Tillman made a career out of turning no into yes. His college football coach Bruce Snyder told Tillman that he might have to redshirt him--hold him back--for his first year. Perhaps Snyder was expecting him to grow. "He looked me dead in the eye and said, 'Coach, I'm not going to redshirt.' I thought he didn't understand what I meant," says Snyder, "so I started to explain it. But he said, 'Coach, you don't have to play me. I'm going to graduate in four years, so as long as I'm around, use me as it comes along.'"
In 1997 Tillman helped the Sun Devils come achingly close to a national championship in that year's Rose Bowl. All the same, prior to the NFL draft the following year, the labels "too small" and "too slow" still clung to him. He came to the Cardinals as a seventh-round pick, 226th out of 241 overall. His signing bonus was meal money by NFL standards, just $21,000. Since he didn't have a car, he commuted to the Cards' training camp riding his green Schwinn bicycle. "But you couldn't tell him he couldn't make it in the NFL", recalls Kwamie Lassiter, one of Tillman's former teammates. "Tell him he can play for three years, and he'll play four just to show you he can. Whatever challenge came up, he hit it head on."

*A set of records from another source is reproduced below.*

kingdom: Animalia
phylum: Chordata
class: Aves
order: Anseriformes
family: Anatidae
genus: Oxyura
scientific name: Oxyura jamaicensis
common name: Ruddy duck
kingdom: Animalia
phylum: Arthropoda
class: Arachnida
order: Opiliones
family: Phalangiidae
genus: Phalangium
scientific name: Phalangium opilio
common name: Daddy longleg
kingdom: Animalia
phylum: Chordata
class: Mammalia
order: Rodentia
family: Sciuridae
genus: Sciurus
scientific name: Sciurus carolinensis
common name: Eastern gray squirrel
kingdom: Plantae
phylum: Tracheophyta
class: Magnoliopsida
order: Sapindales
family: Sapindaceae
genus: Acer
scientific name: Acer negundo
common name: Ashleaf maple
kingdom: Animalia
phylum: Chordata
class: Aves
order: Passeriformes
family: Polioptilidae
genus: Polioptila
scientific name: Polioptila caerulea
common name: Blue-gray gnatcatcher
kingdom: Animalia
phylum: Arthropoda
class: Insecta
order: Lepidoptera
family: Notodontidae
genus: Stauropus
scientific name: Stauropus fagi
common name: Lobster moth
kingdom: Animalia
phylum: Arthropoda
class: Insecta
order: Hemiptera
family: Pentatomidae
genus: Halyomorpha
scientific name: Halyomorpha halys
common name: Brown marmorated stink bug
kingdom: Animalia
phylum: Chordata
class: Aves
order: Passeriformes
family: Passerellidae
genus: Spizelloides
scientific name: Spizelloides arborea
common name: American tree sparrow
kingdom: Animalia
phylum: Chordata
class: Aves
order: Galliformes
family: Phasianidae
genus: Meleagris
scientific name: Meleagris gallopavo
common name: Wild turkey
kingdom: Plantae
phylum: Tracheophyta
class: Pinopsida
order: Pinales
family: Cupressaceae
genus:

In 2000 Tillman established a team record of 224 tackles in a single season. The next year he turned down a five-year, $9 million--contract offer from the Super Bowl champion St. Louis Rams out of loyalty to the eternally underachieving Cardinals. But after Sept. 11, Tillman started thinking about larger loyalties. On the day after the attack he spoke about family members who had gone to war, like his great-grandfather who was at Pearl Harbor. "I haven't done a damn thing as far as laying myself on the line like that," he said. "So I have a great deal of respect for those that have."
Tillman's agent Frank Bauer got the first inkling that something was brewing with his client in a phone conversation in March 2002, while he was in the midst of negotiating the $3.6 million deal with the Cardinals. "Pat said, 'Hey, Frank, do me a favor. Worry about your other clients. Don't worry about me. I'm thinking about doing something else.'" In May, after returning from a honeymoon trip to the South Pacific island of Bora Bora with his wife Marie, Tillman enlisted, along with his brother Kevin, a minor league baseball player. Determined to avoid publicity, they began the process in Denver, where Pat might not be recognized. But the inevitable news still stunned many people. Tillman was one of the very few active NFL players to volunteer for military service since World War II, in which 638 NFL players served and 19 died.